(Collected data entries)
---

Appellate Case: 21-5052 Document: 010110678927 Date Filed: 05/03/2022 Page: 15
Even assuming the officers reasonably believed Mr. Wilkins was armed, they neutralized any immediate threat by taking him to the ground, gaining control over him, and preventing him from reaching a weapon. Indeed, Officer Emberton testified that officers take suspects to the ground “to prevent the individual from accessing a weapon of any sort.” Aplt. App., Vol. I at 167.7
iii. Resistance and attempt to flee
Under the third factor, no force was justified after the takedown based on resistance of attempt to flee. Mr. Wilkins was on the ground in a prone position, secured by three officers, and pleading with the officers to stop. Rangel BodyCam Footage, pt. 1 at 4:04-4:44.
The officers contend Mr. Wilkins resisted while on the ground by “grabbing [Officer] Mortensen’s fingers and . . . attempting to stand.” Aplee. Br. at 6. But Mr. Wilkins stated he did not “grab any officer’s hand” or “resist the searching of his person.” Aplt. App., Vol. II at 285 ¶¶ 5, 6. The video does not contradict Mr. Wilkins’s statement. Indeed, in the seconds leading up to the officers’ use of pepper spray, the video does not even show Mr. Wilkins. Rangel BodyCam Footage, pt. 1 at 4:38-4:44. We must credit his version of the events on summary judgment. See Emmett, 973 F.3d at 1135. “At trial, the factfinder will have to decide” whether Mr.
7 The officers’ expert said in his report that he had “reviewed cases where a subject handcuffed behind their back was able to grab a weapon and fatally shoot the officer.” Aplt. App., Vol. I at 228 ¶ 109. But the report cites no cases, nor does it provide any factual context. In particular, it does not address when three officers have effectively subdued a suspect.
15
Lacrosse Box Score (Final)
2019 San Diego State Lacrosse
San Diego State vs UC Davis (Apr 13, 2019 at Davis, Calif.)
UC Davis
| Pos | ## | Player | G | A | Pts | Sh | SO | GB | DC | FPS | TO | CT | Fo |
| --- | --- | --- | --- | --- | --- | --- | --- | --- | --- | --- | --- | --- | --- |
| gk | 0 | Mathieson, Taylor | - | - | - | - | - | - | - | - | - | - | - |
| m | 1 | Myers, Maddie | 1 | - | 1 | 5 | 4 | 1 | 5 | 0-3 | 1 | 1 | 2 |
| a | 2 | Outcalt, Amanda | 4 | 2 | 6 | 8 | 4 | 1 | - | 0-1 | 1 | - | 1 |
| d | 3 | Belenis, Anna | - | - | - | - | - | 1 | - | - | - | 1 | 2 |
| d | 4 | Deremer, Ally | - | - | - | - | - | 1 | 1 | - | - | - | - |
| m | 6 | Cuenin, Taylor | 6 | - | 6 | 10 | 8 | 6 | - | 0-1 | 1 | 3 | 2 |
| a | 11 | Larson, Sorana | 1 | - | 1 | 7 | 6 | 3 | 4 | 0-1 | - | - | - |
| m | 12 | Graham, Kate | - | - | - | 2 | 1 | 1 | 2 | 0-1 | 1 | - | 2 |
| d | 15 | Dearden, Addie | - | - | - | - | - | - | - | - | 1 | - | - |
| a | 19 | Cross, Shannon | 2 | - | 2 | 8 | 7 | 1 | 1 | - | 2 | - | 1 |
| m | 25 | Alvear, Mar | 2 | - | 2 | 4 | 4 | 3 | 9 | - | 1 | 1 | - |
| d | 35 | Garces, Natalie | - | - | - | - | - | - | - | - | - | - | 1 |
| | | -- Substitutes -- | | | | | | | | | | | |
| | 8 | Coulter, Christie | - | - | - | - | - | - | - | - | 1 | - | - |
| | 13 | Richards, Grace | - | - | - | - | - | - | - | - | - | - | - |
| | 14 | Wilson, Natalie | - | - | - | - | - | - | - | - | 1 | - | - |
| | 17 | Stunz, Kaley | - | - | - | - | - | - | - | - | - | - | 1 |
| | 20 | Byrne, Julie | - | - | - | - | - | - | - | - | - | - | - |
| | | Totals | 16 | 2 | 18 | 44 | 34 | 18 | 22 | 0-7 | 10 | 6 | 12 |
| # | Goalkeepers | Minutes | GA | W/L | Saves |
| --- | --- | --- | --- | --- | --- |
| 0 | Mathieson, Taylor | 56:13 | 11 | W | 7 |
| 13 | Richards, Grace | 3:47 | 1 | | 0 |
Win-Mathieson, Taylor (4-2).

---

_What is being asked_
Copy, exactly and only, the lines above that begin with the one containing "Taylor | - |" and finish with the one containing "Deremer, Ally |".

_Solution to the exercise_
| gk | 0 | Mathieson, Taylor | - | - | - | - | - | - | - | - | - | - | - |
| m | 1 | Myers, Maddie | 1 | - | 1 | 5 | 4 | 1 | 5 | 0-3 | 1 | 1 | 2 |
| a | 2 | Outcalt, Amanda | 4 | 2 | 6 | 8 | 4 | 1 | - | 0-1 | 1 | - | 1 |
| d | 3 | Belenis, Anna | - | - | - | - | - | 1 | - | - | - | 1 | 2 |
| d | 4 | Deremer, Ally | - | - | - | - | - | 1 | 1 | - | - | - | - |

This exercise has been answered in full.